I'm designing a system with different types of components, and I'm trying to decide whether to use polymorphism or instanceof checks for handling type-specific behavior.
I see two possible approaches:
- Polymorphism Approach – Define all possible methods in a base class (even if only some subclasses override them).
- instanceof Approach – Only define relevant methods in specific subclasses and check types before calling them.
Example with polymorphism
abstract class Component {
// Default implementations (may do nothing)
void specialAction() {}
}
class GeneralComponent extends Component {
// Doesn't need to override specialAction()
}
class SpecialComponent extends Component {
@Override
void specialAction() {
System.out.println("Special action executed!");
}
}
// Usage
void handleComponent(Component component) {
component.specialAction(); // Will only do something if overridden
}
Example with instanceof
In this approach, methods exist only in the relevant subclasses, and we check the type before calling them.

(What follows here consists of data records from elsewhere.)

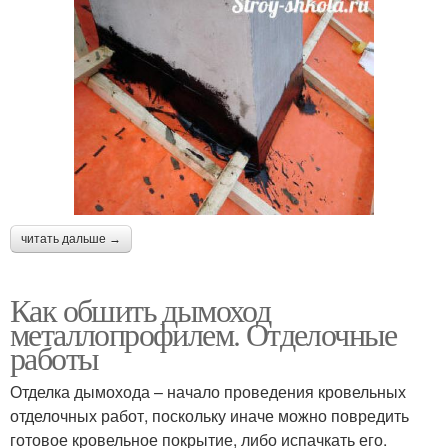
читать дальше →
Как обшить дымоход
металлопрофилем. Отделочные
работы
Отделка дымохода – начало проведения кровельных
отделочных работ, поскольку иначе можно повредить
готовое кровельное покрытие, либо испачкать его.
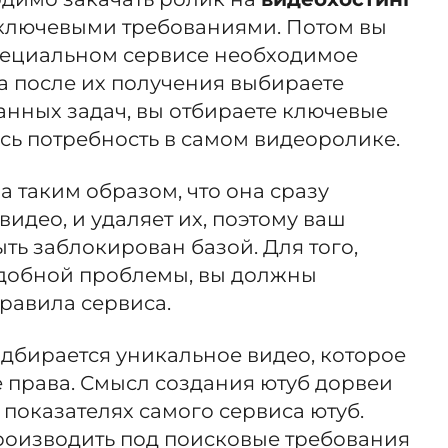
ключевыми требованиями. Потом вы
специальном сервисе необходимое
 а после их получения выбираете
анных задач, вы отбираете ключевые
сь потребность в самом видеоролике.
а таким образом, что она сразу
видео, и удаляет их, поэтому ваш
ыть заблокирован базой. Для того,
одобной проблемы, вы должны
равила сервиса.
дбирается уникальное видео, которое
 права. Смысл создания ютуб дорвеи
 показателях самого сервиса ютуб.
оизводить под поисковые требования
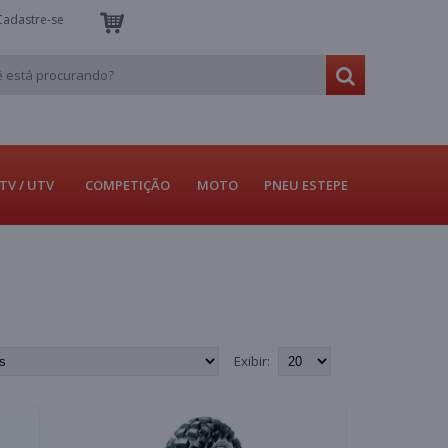
Cadastre-se
TV / UTV
COMPETIÇÃO
MOTO
PNEU ESTEPE
Exibir:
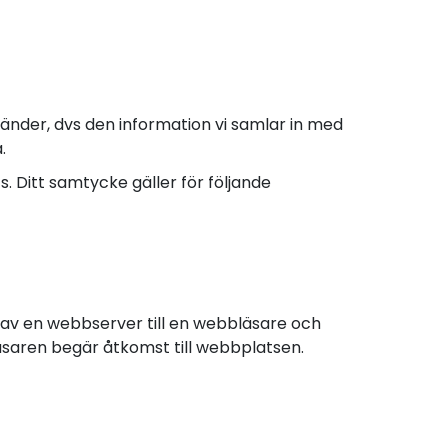
vänder, dvs den information vi samlar in med
.
. Ditt samtycke gäller för följande
as av en webbserver till en webbläsare och
läsaren begär åtkomst till webbplatsen.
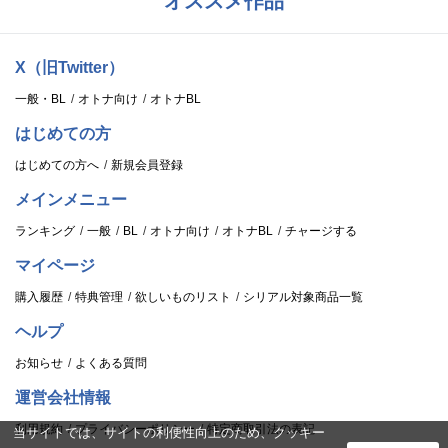
オススメ作品
X（旧Twitter）
一般・BL
オトナ向け
オトナBL
はじめての方
はじめての方へ
新規会員登録
メインメニュー
ランキング
一般
BL
オトナ向け
オトナBL
チャージする
マイページ
購入履歴
特典管理
欲しいものリスト
シリアル対象商品一覧
ヘルプ
お知らせ
よくある質問
運営会社情報
利用規約
プライバシーポリシー
特定商取引法の表記
当サイトでは、サイトの利便性向上のため、クッキー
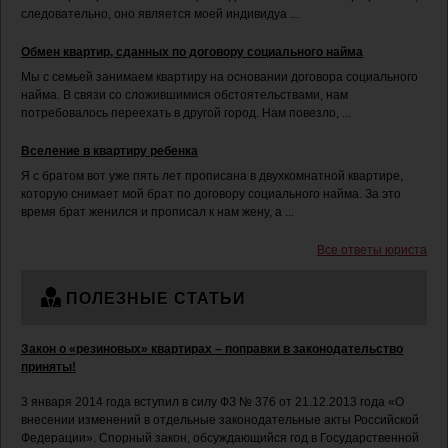
следовательно, оно является моей индивидуа ...
Обмен квартир, сданных по договору социального найма
Мы с семьей занимаем квартиру на основании договора социального
найма. В связи со сложившимися обстоятельствами, нам
потребовалось переехать в другой город. Нам повезло, ...
Вселение в квартиру ребенка
Я с братом вот уже пять лет прописана в двухкомнатной квартире,
которую снимает мой брат по договору социального найма. За это
время брат женился и прописал к нам жену, а ...
Все ответы юриста
ПОЛЕЗНЫЕ СТАТЬИ
Закон о «резиновых» квартирах – поправки в законодательство
приняты!
3 января 2014 года вступил в силу ФЗ № 376 от 21.12.2013 года «О
внесении изменений в отдельные законодательные акты Российской
Федерации». Спорный закон, обсуждающийся год в Государственной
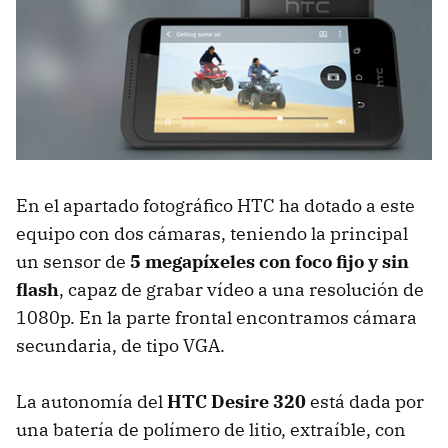
En el apartado fotográfico HTC ha dotado a este
equipo con dos cámaras, teniendo la principal
un sensor de
5 megapíxeles con foco fijo y sin
flash
, capaz de grabar vídeo a una resolución de
1080p. En la parte frontal encontramos cámara
secundaria, de tipo VGA.
La autonomía del
HTC Desire 320
está dada por
una batería de polímero de litio, extraíble, con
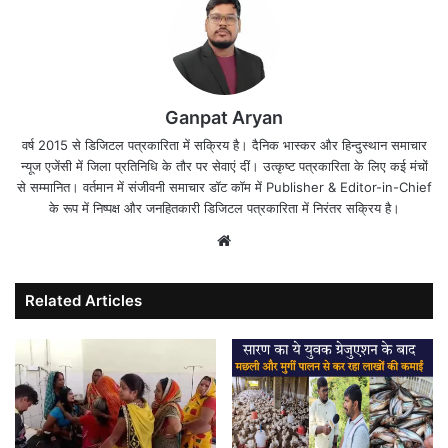
Ganpat Aryan
वर्ष 2015 से डिजिटल पत्रकारिता में सक्रिय है। दैनिक भास्कर और हिन्दुस्थान समाचार
न्यूज एजेंसी में जिला प्रतिनिधि के तौर पर सेवाएं दीं। उत्कृष्ट पत्रकारिता के लिए कई मंचों
से सम्मानित। वर्तमान में संजीवनी समाचार डॉट कॉम में Publisher & Editor-in-Chief
के रूप में निष्पक्ष और जनहितकारी डिजिटल पत्रकारिता में निरंतर सक्रिय है।
Website
Related Articles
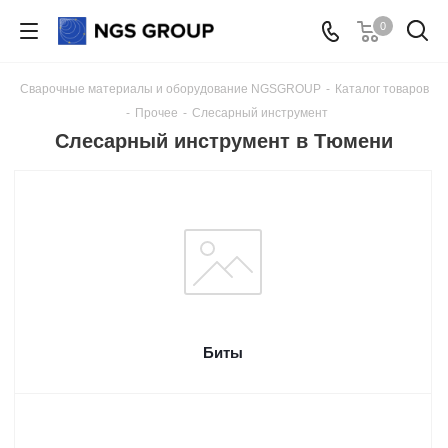
0
Сварочные материалы и оборудование NGSGROUP
-
Каталог товаров
-
Прочее
-
Слесарный инструмент
Слесарный инструмент в Тюмени
Биты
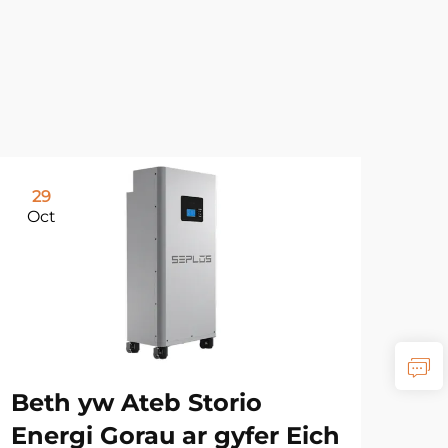
29
Oct
Beth yw Ateb Storio
Energi Gorau ar gyfer Eich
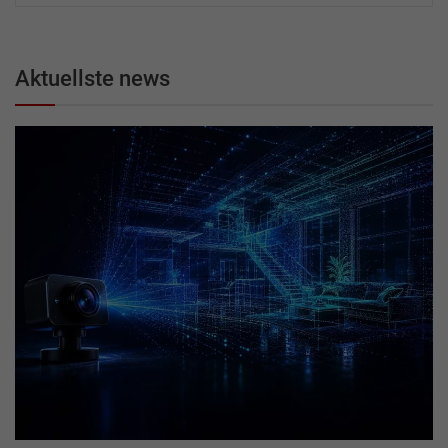
Aktuellste news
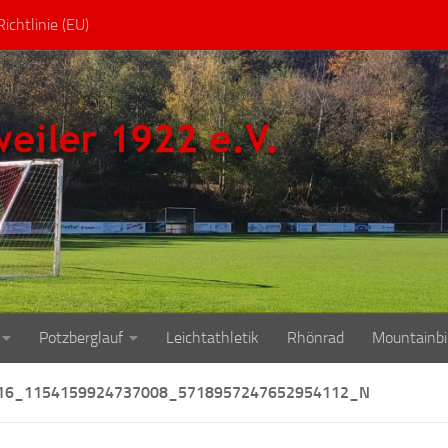
ichtlinie (EU)
Potzberglauf
Leichtathletik
Rhönrad
Mountainbi
16_1154159924737008_5718957247652954112_N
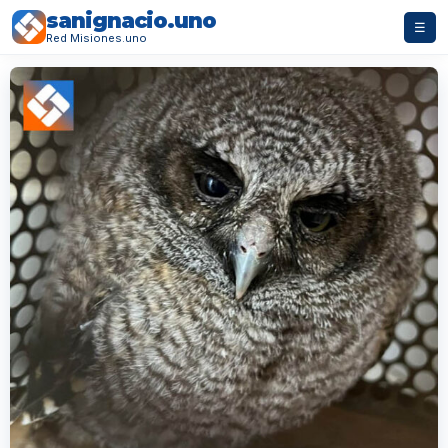
sanignacio.uno
☰
Red Misiones.uno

abstract class Component {}
class GeneralComponent extends Component {}
class SpecialComponent extends Component {
void specialAction() {
System.out.println("Special action executed!");
}
}
// Usage
void handleComponent(Component component) {
if (component instanceof SpecialComponent) {
((SpecialComponent) component).specialAction();
}
}
I understand that excessive use of instanceof is generally discouraged, but adding methods to the base class that aren't shared among all the subclasses doesn't seems to be a good design choice either.